Cheng Peng 彭程, Nankai University

Time: 14:00 - 18:00. Location: HGW2403. Slides

An introduction to infinite time decidable equivalence relation theory

Infinite time Turing machines were first studied and introduced by Hamkins, Kidder and Lewis. With infinite time Turing machines, we have infinitary analogues of classical concepts. An infinite time analogue of Borel equivalence relation theory is the theory of equivalence relations that are decidable by an infinite time Turing machine, i.e., the Borel reductions are replaced by the infinite time computable reducibility. This approach retains much of the Borel analysis and results, with the added bonus that it becomes sensible to study some special equivalence relations whose complexity is beyond Borel. In this talk, we will introduce the basic idea of infinite time decidable equivalence relations and some interesting questions in this area.

March 8

Junhua Yu 俞珺华, Tsinghua University

Time: 14:00 - 18:00. Location: HGW2403. Slides

Proof theory of instantial neighborhood logic

Instantial neighborhood logic (INL) is classical propositional logic enriched by a two-sorted operator $\Box$. In a neighborhood model, a formula like $\Box(\alpha_1,\ldots,\alpha_j;\alpha_0)$ (for an arbitrary natural number $j$) means that, the current point has a neighborhood in which $\alpha_0$ universally holds and none of $\alpha_1,\ldots ,\alpha_j$ universally fails. Setting $j = 0$, it reduces to the known `monotone neighborhood logic'. This talk starts from INL's semantics, which naturally leads to its tableau system. Turning the tableau up-side-down, a hyper-sequent calculus arises, and with some indexical care, so does a (regular) sequent calculus G3inl.
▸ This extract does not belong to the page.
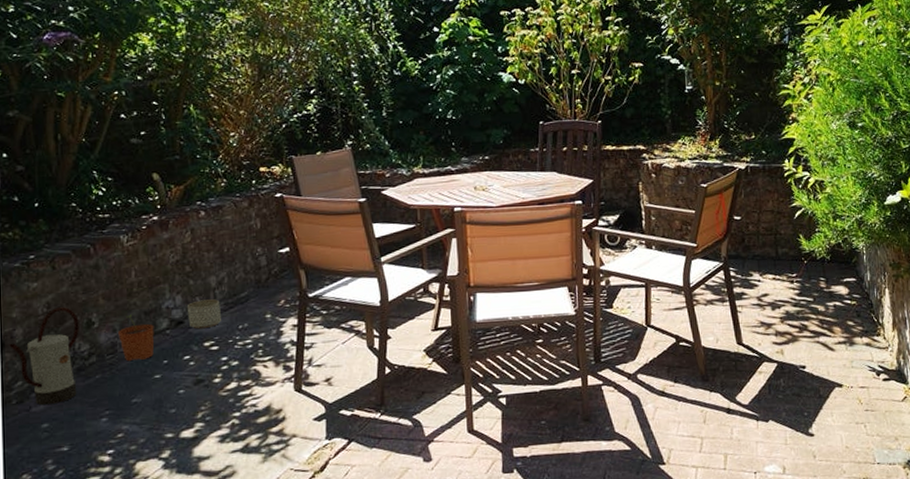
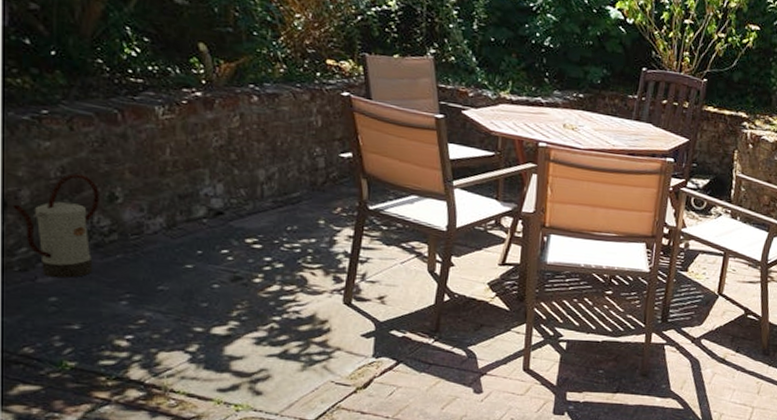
plant pot: present [118,315,155,362] -> none [146,195,189,246]
planter: present [186,299,222,329] -> none [228,192,269,224]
We conclude the talk by showing how a splitting version of G3inl helps in proving INL's Lyndon interpolation property constructively.

January 11, 14

Will Johnson, Fudan University

Time: 14:00 - 16:00. Location: HGW2403.

$dp$-minimal fields I and II

The class of NIP theories generalizes the class of stable theories.  On NIP structures, there is a well-behaved cardinal-valued rank on type-definable sets, known as "$dp$-rank."  Structures of $dp$-rank 1 are called "$dp$-minimal." The class of $dp$-minimal structures includes the well-studied classes of strongly minimal and $o$-minimal structures, as well as several theories of valued fields including the $p$-adics.  In the first talk, we review the basic theory of NIP, VC-minimality, and $dp$-rank, explaining why {strong, $o$-, VC-}minimality implies $dp$-minimality implies NIP.  We also review some of the useful machinery available in NIP theories, namely $G^{00}$, honest definitions, and the subadditivity of $dp$-rank.  In the second talk, we use this machinery to construct a canonical field topology on any $dp$-minimal field.  We sketch how this leads to a classification of $dp$-minimal fields up to elementary equivalence in the language of rings.  For example, it turns out that every VC-minimal field is real closed or algebraically closed.